Andrew Ng vient de lancer OpenWorker : un assistant IA open source pour ordinateur de bureau, privilégiant le fonctionnement local, qui fournit des livrables finis plutôt que de se contenter d’échanger des messages.

Voici une information qui pourrait bien avoir un impact durable sur le secteur.

Andrew Ng vient de lancer OpenWorker : un assistant IA open source pour ordinateur de bureau, privilégiant le fonctionnement local, qui fournit des livrables finis plutôt que de se contenter d’échanger des messages.

Andrew Ng a annoncé le introduction d’OpenWorker, un agent de bureau open source qui produit des retombées concrets plutôt que de se contenter d’échanges. OpenWorker demande à l’utilisateur un résultat, et non une instruction : un document finalisé, une réponse sur Slack contenant les chiffres réels, un agenda mis à jour, une boîte de réception triée. Il décompose ensuite ce résultat en étapes, travaille à la fois sur les fichiers locaux et les applications connectées, et demande confirmation avant toute action importante.

Le dépôt contient 119 fichiers Python (environ 32 400 lignes) dans le répertoire `undercoworker/`, 149 fichiers TypeScript/TSX dans le répertoire `surfaces/gui/`, ainsi que 78 modules de test du backend.

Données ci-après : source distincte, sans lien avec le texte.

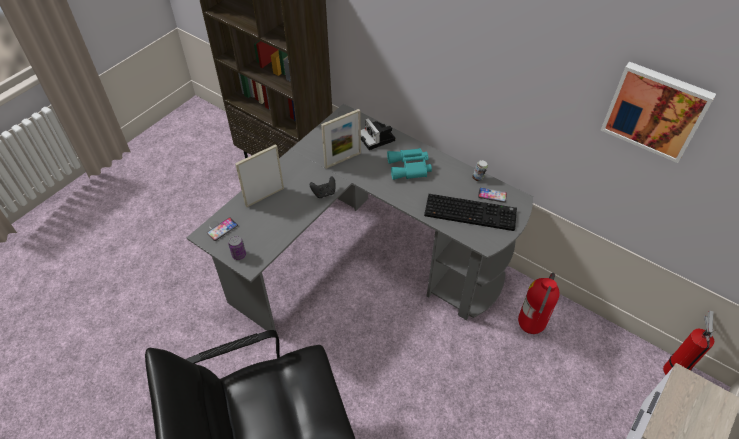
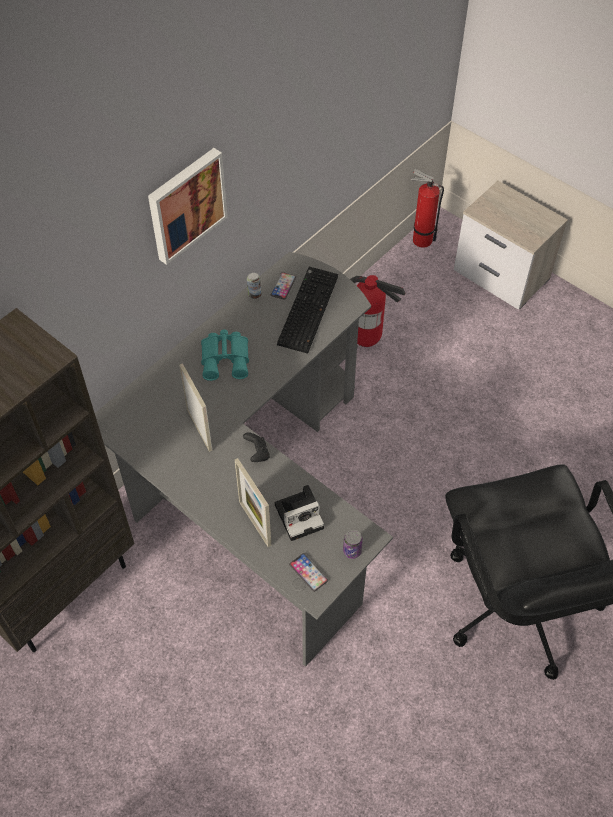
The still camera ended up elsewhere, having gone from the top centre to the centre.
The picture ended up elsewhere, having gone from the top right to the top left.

En parallèle, le moteur s’appuie sur « naisuite », la bibliothèque LLM indépendante du fournisseur développée par Andrew Ng.

Il n’existe pas de service d’inférence OpenWorker. L’utilisateur colle une clé API ou configure l’application pour qu’elle utilise un environnement d’exécution local.

La matrice des modèles sélectionnés contient exactement 30 entrées. Parmi les fournisseurs natifs figurent OpenAI (GPT-5.6 Sol/Terra/Luna et GPT-5.5), Anthropic (Claude Fable 5, Opus 4.8, Sonnet 4.6, Haiku 4.5) et Google (Gemini 3.1 Pro, 3.6 Flash, 2.5 Pro, 2.5 Flash). Les fournisseurs compatibles avec OpenAI ajoutent GLM-5.2, DeepSeek V4, Kimi K2.6, MiniMax M2.5, Qwen3 Max, Grok 4.3 et Mistral Large. Les modèles à taille libre sont fournis par Together AI et Fireworks, tandis que les modèles entièrement locaux sont fournis par Ollama, qui ne nécessite aucune clé.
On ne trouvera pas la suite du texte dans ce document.